* Work to complete:
1. In the Media Control Platform text, list each abbreviation whose full form the text supplies, pairing each with that full form.
2. Write a continuation of the Media Control Platform text, picking up after its final sentence.

* Text excerpt:
▬▬▬
Media Control Platform

The Media Control Platform is the core component of GVP, because it executes the actual voice applications in the solution. In addition, it is used by other communication layer components, such as SIP Server, to provide broader customer service scenarios, such as agent interactions, and many other functions.

This section provides an overview of the following topics:

Media Control Platform Components

The Media Control Platform is composed of:

A core executable file that consists of the Call Manager application programming interface (CMAPI) and the SIP Line Manager.
The Media Server, which is a group of libraries (and third-party transcoder dynamic-link libraries [DLL]) that run in-process in the Media Control Platform, for media processing and Real-time Transport Protocol (RTP) streaming.

Tip

The library files in the GVP installation packages for Linux have a .so file extension (not .dll).

The Next-Generation Interpreter (NGI), which is a DLL that runs in-process in the Media Control Platform. The interpreter DLL is loaded by the CMAPI application.

The legacy GVP Interpreter (GVPi), which is a DLL that runs in-process in the Media Control Platform on Windows only. The interpreter DLL is loaded by the CMAPI application.

Tip

For more information about NGI and GVPi, see Interpreters.

The Media Resource Control Protocol (MRCP) Client, which is a group of libraries that runs in-process in the Media Control Platform, to handle MRCPv1 or MRCPv2 communication with automatic speech recognition (ASR) and text-to-speech (TTS) speech engines.

The Fetching Module, previously a separate component, is integrated with the 9.0 Media Control Platform and communicates directly with the NGI.
▬▬▬
* Supplied material:
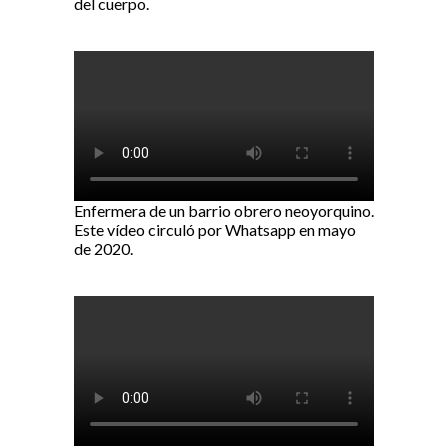
del cuerpo.
Enfermera de un barrio obrero neoyorquino.
Este vídeo circuló por Whatsapp en mayo
de 2020.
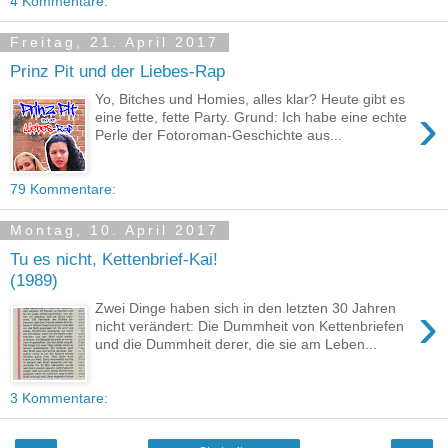
4 Kommentare:
Freitag, 21. April 2017
Prinz Pit und der Liebes-Rap
Yo, Bitches und Homies, alles klar? Heute gibt es
›
eine fette, fette Party. Grund: Ich habe eine echte
Perle der Fotoroman-Geschichte aus...
79 Kommentare:
Montag, 10. April 2017
Tu es nicht, Kettenbrief-Kai!
(1989)
›
Zwei Dinge haben sich in den letzten 30 Jahren
nicht verändert: Die Dummheit von Kettenbriefen
und die Dummheit derer, die sie am Leben...
3 Kommentare:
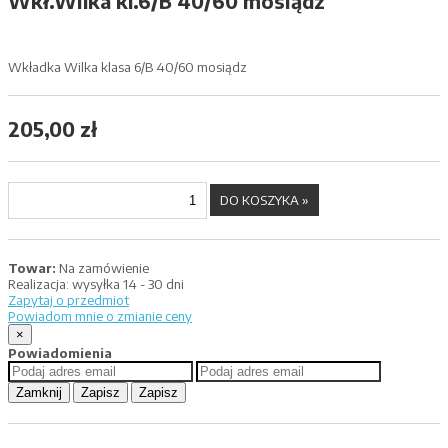
Wkł.Wilka kl.6/B 40/60 mosiądz
Wkładka Wilka klasa 6/B 40/60 mosiądz
205,00 zł
Towar:
Na zamówienie
Realizacja:
wysyłka 14 - 30 dni
Zapytaj o przedmiot
Powiadom mnie o zmianie ceny
×
Powiadomienia
Zamknij
Zapisz
Zapisz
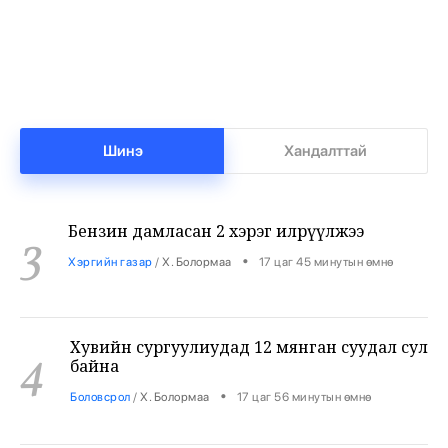
Нийгмийн даатгалын сангийн мөнгө 7.6
2
тэрбумаар арвижлаа
•
Бизнес
/
Х. Болормаа
17 цаг 24 минутын өмнө
Шинэ
Хандалттай
Бензин дамласан 2 хэрэг илрүүлжээ
3
•
Хэргийн газар
/
Х. Болормаа
17 цаг 45 минутын өмнө
Хувийн сургуулиудад 12 мянган суудал сул
4
байна
•
Боловсрол
/
Х. Болормаа
17 цаг 56 минутын өмнө
9-р ангийн сурагч 3 багш, 3 сурагчийг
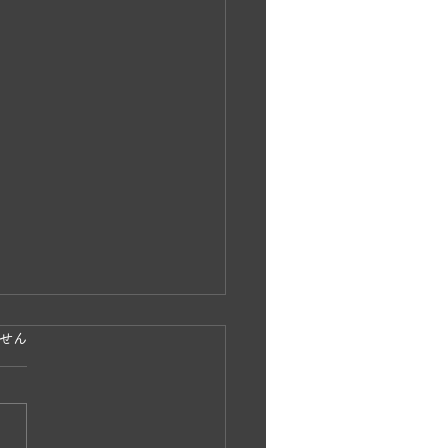
ています。
せん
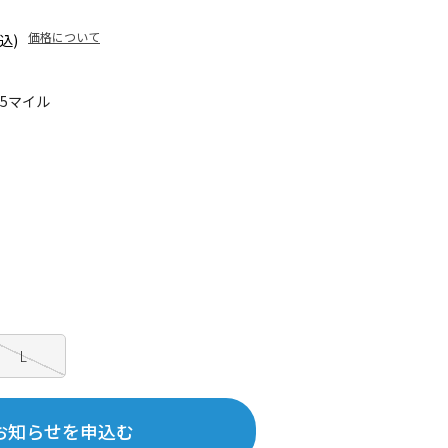
価格について
込)
75マイル
L
お知らせを申込む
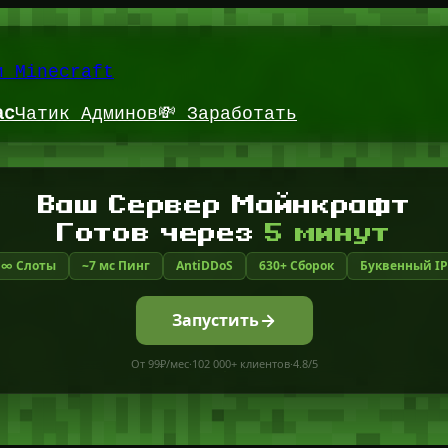
и Minecraft
ас
Чатик Админов
💸 Заработать
Ваш Сервер Майнкрафт
Готов через
5 минут
∞ Слоты
~7 мс Пинг
AntiDDoS
630+ Сборок
Буквенный IP
Запустить
От 99₽/мес
·
102 000+ клиентов
·
4.8/5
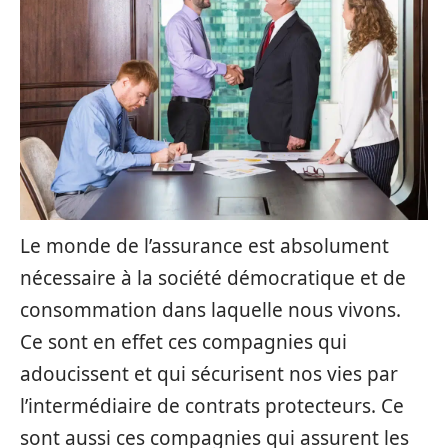
Le monde de l’assurance est absolument
nécessaire à la société démocratique et de
consommation dans laquelle nous vivons.
Ce sont en effet ces compagnies qui
adoucissent et qui sécurisent nos vies par
l’intermédiaire de contrats protecteurs. Ce
sont aussi ces compagnies qui assurent les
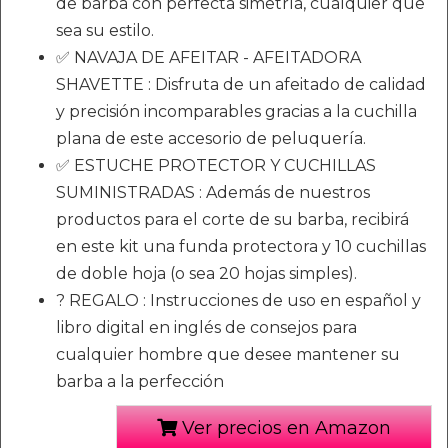
de barba con perfecta simetría, cualquier que
sea su estilo.
✅ NAVAJA DE AFEITAR - AFEITADORA
SHAVETTE : Disfruta de un afeitado de calidad
y precisión incomparables gracias a la cuchilla
plana de este accesorio de peluquería.
✅ ESTUCHE PROTECTOR Y CUCHILLAS
SUMINISTRADAS : Además de nuestros
productos para el corte de su barba, recibirá
en este kit una funda protectora y 10 cuchillas
de doble hoja (o sea 20 hojas simples).
? REGALO : Instrucciones de uso en español y
libro digital en inglés de consejos para
cualquier hombre que desee mantener su
barba a la perfección
Ver precios en Amazon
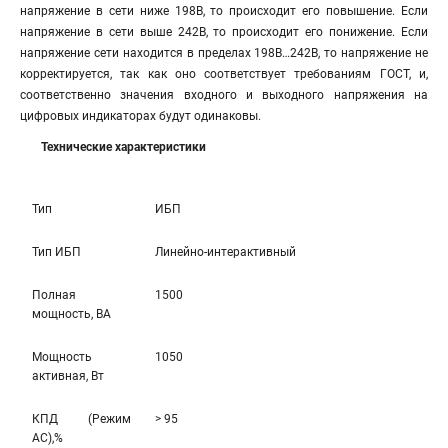
напряжение в сети ниже 198В, то происходит его повышение. Если
напряжение в сети выше 242В, то происходит его понижение. Если
напряжение сети находится в пределах 198В…242В, то напряжение не
корректируется, так как оно соответствует требованиям ГОСТ, и,
соответственно значения входного и выходного напряжения на
цифровых индикаторах будут одинаковы.
Технические характеристики
Тип
ИБП
Тип ИБП
Линейно-интерaктивный
Полная
1500
мощность, ВА
Мощность
1050
активная, Вт
КПД (Режим
> 95
AC),%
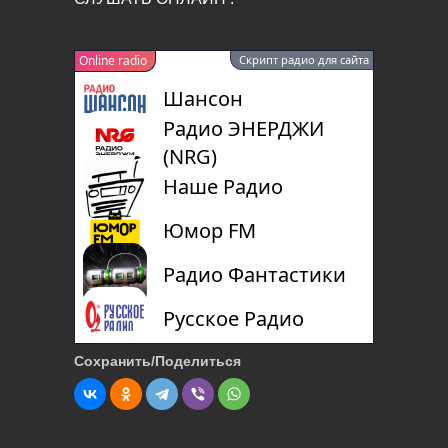
Online radio
Скрипт радио для сайта
Шансон
Радио ЭНЕРДЖИ
(NRG)
Наше Радио
Юмор FM
Радио Фантастики
Русское Радио
Радио «Книга»
Сохранить/Поделиться
Литературное
0:00
радио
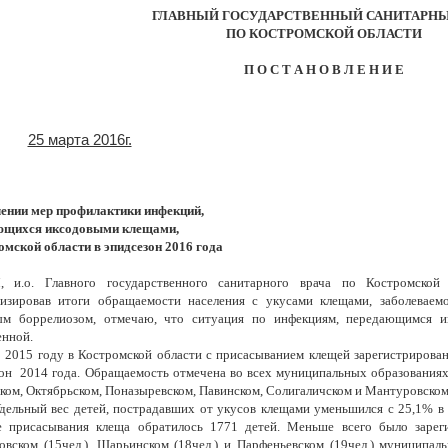
ГЛАВНЫЙ ГОСУДАРСТВЕННЫЙ САНИТАРНЫ
ПО КОСТРОМСКОЙ ОБЛАСТИ
П О С Т А Н О В Л Е Н И Е
25 марта 2016г.
лении мер профилактики инфекций,
ющихся иксодовыми клещами,
омской области в эпидсезон 2016 года
, и.о. Главного государственного санитарного врача по Костромской
лизировав итоги обращаемости населения с укусами клещами, заболевае
ым боррелиозом, отмечаю, что ситуация по инфекциям, передающимся и
енной.
 2015 году в Костромской области с присасыванием клещей зарегистрирован
он 2014 года. Обращаемость отмечена во всех муниципальных образованиях,
ом, Октябрьском, Поназыревском, Павинском, Солигаличском и Мантуровско
дельный вес детей, пострадавших от укусов клещами уменьшился с 25,1% в 
е присасывания клеща обратилось 1771 детей. Меньше всего было зарег
вском (15чел.), Шарьинском (18чел.) и Парфеньевском (19чел.) муниципал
▬▬▬
* Answers in order:
1.
CMAPI: Call Manager application programming interface
DLL: dynamic-link library
RTP: Real-time Transport Protocol
NGI: Next-Generation Interpreter
GVPi: GVP Interpreter
MRCP: Media Resource Control Protocol
ASR: automatic speech recognition
TTS: text-to-speech

2.
For information about installing the Media Control Platform, with basic configuration, see Installing GVP.

Media Control Platform Services

VoiceXML

Media Control Platform services are defined by voice applications that are executed when a SIP session is established between the Media Control Platform and the service user. The Media Control Platform can host various application execution environments and use multiple implementations of a particular language. The Media Control Platform is most often used to deploy dialog-based services that are built using VoiceXML.

NETANN

The Media Control Platform supports two other predefined services: announcements and conferencing. In conjunction with an underlying media-processing resource, the Media Control Platform can provide extended versions of all services defined in Network Announcements (NETANN) for example, announcements with pre-recorded audio prompts.

The Media Control Platform also supports a record service that is initiated when an incoming SIP INVITE message contains the record parameter in the Request URI and annc is in the user part of the request.

The Media Control Platform offers services in accordance with the Internet Engineering Task Force (IETF) Request for comments (RFC) 3261 (SIP) and RFC 4240 (NETANN) standards and the Burke Draft (SIP interface to VoiceXML media services). The NETANN interface is accessed through the Resource Manager, but it can be accessed directly in a standalone configuration.

Tip

NETANN defines a number of extensions to SIP that clients use to request execution of particular classes of applications, including simple announcements, conferences, and dialogs. NETANN is defined in RFC 4240.

MSML

The Media Control Platform supports the conferencing service through Media Server Markup Language (MSML). In conjunction with an underlying media-processing resource, the Media Control Platform can provide extended MSML conferencing features, such as the ability to set the conference role, perform prechecks to ensure the audio or video prompt file is found before the conference begins, and support for relative path URIs to the media file.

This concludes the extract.